11. Apparatus of claim 8 wherein said spray heads are mounted in swivel mounts for deflectability.
12. Apparatus of claim 1 wherein said means to cause said metered gypsum and said metered water to converge toward the base of said receptacle means consists of a generally conically shaped hopper so positioned that delivery of said metered gypsum and said metered water takes place upon a sloping side of said hopper.
13. Apparatus of claim 1 wherein said turbulent mixing means in communication with said base of said receptacle means consists of a progressive cavity pump communicating with the base of a generally conical hopper.
14. Apparatus of claim 13 wherein said progressive cavity pump is driven at a speed of at least 155 r.p.m.
15. Apparatus of claim 1 wherein said conduit means of at least two meters length communicating with said turbulent mixing means consists of a hose or tubing attached to a progressive cavity pump.

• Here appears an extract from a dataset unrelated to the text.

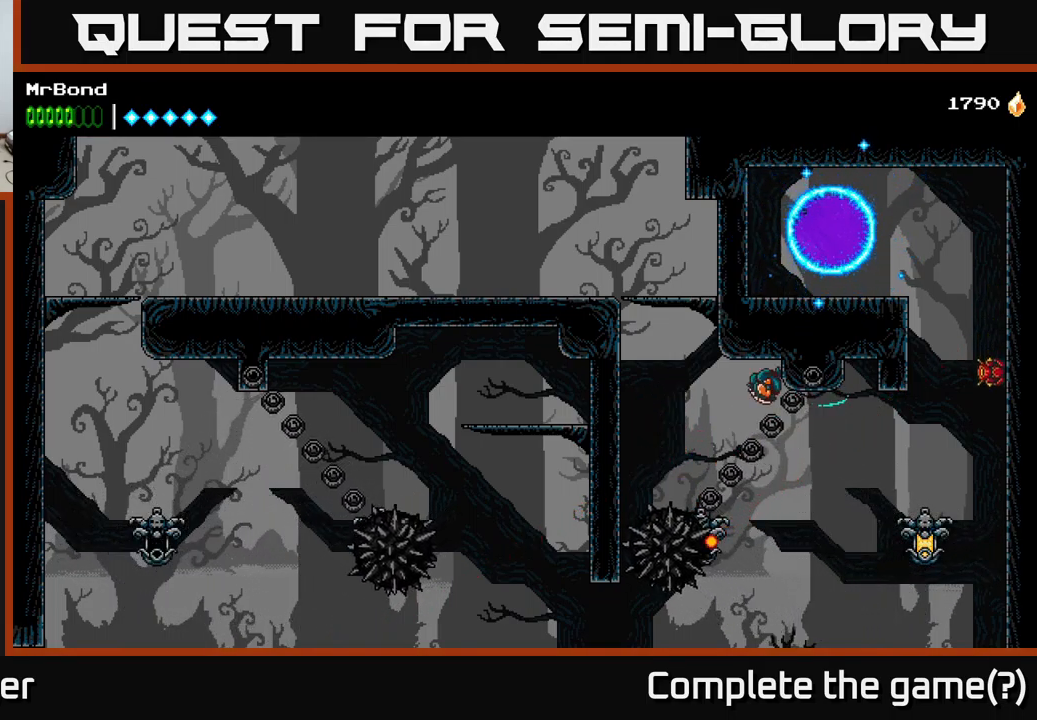
{"buttons": ["X", "DPAD_RIGHT"], "left_stick": "center", "right_stick": "center", "events": [[500, "X", "down"]]}
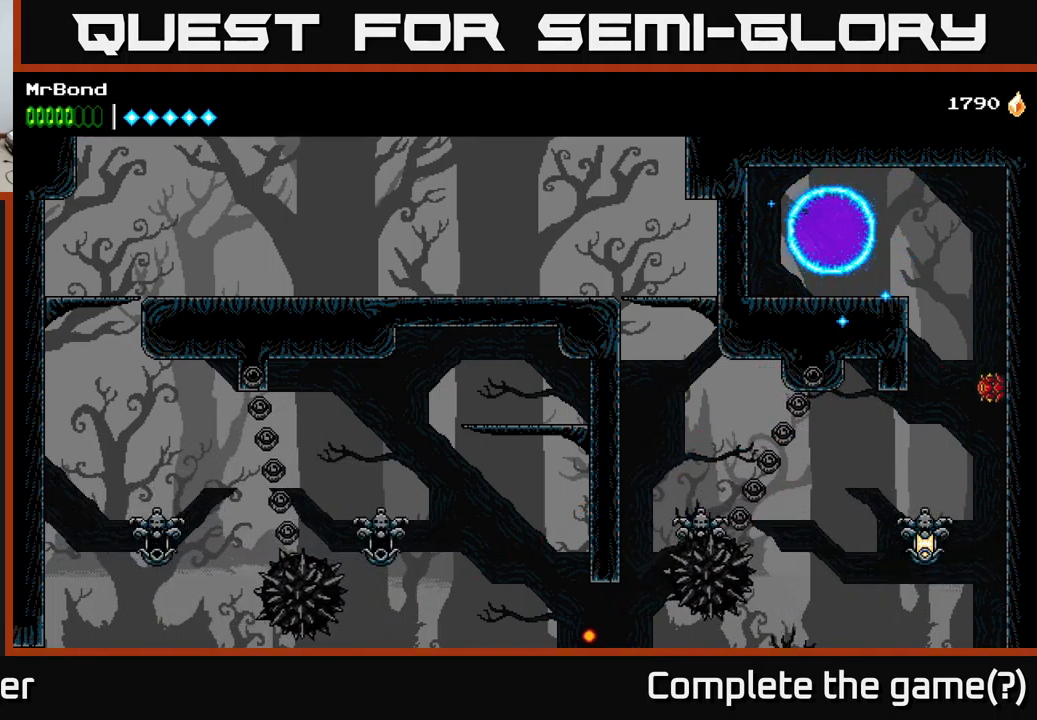
{"buttons": ["A", "DPAD_RIGHT"], "left_stick": "center", "right_stick": "center", "events": [[117, "A", "down"], [133, "X", "up"], [417, "A", "up"], [483, "A", "down"]]}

16. Apparatus of claim 1 where not more than 30% of said metered water is diverted into tubular means generally encircling said receptacle means and emitting said water to wash or bathe the surfaces of said receptacle means.
17. A method for producing a continuous slurry of hemi-hydrate gypsum and water which comprises the steps of:
accumulating hemi-hydrate gypsum in a storage apparatus,
continuously metering said hemi-hydrate gypsum,
agitating and conveying said metered hemi-hydrate gypsum to a discharge aperture,
continuously metering water in a fixed proportion to said metered hemi-hydrate gypsum,
continuously delivering said metered hemi-hydrate gypsum from said discharge aperture by gravity into a collection chamber and simultaneously delivering said metered water into said chamber in such a manner that said hemi-hydrate gypsum and said water commingle, said commingling being effected with no mechanical handling or mixing, the resulting blend or sludge descending by gravity into said chamber and reaching an aperture communicating with a turbulent pumping apparatus,
continuously transferring said commingled gypsum and said metered water through said aperture to said turbulent pumping apparatus and continuously forming a homogenous slurry within said turbulent pumping apparatus and propelling said slurry through a conduit to the point of use.
18. A method as recited in claim 17 wherein said hemi-hydrate gypsum is a plaster used in making molds for the manufacture of ceramics.
19. A method as recited in claim 17 wherein said plaster is specified to have a consistency (water plaster ratio) of between 65 and 75.
20. A method as recited in claim 17 wherein said turbulent mixing apparatus is a progressive cavity pump communicating with a conduit to convey said slurry to the point of use.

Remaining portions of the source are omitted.